The Arleigh Burke-class guided-missile destroyer USS Fitzgerald (DDG 62) sits in Dry Dock 4 at Fleet Activities (FLEACT) Yokosuka to continue repairs and assess damage sustained from its June 17 collision with a merchant vessel. U.S. Navy Photo
The crew of the USS Fitzgerald was likely at fault in the warship’s collision with a Philippine cargo ship in June and had not been paying attention to their surroundings, according to initial findings in an investigation, a U.S. defense official told Reuters on Friday.
Multiple U.S. and Japanese investigations are under way into how the USS Fitzgerald, a guided missile destroyer, and the much larger ACX Crystal container ship collided in clear weather south of Tokyo Bay in the early hours of June 17.
The collision tore a gash below the Fitzgerald’s waterline, killing seven sailors in what was the greatest loss of life on a U.S. Navy vessel since the USS Cole was bombed in Yemen’s Aden harbor in 2000.
“There was not a lot that went right leading up to the crash.
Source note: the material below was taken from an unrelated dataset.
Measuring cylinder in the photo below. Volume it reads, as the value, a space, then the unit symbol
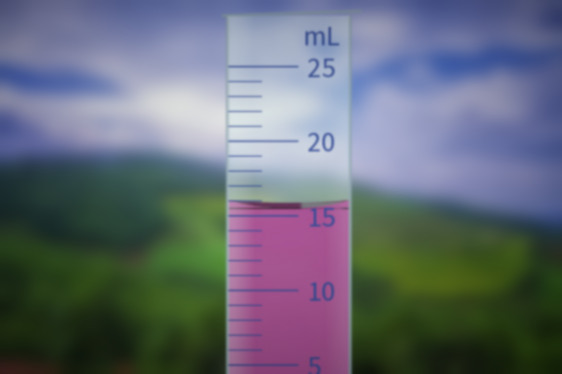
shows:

There were a string of errors, but they did a lot after the collision to save lives and the ship,” said the official, who spoke on condition of anonymity.
The official said that in addition to crew members not paying attention to their surroundings, they did not take action until it was too late.
While the investigation is not complete, the official said crew members had given statements and radar data had been gathered, and it was unlikely the findings would change.
A U.S. Navy spokeswoman said the investigation was in the early stages and it was premature to speculate on the causes.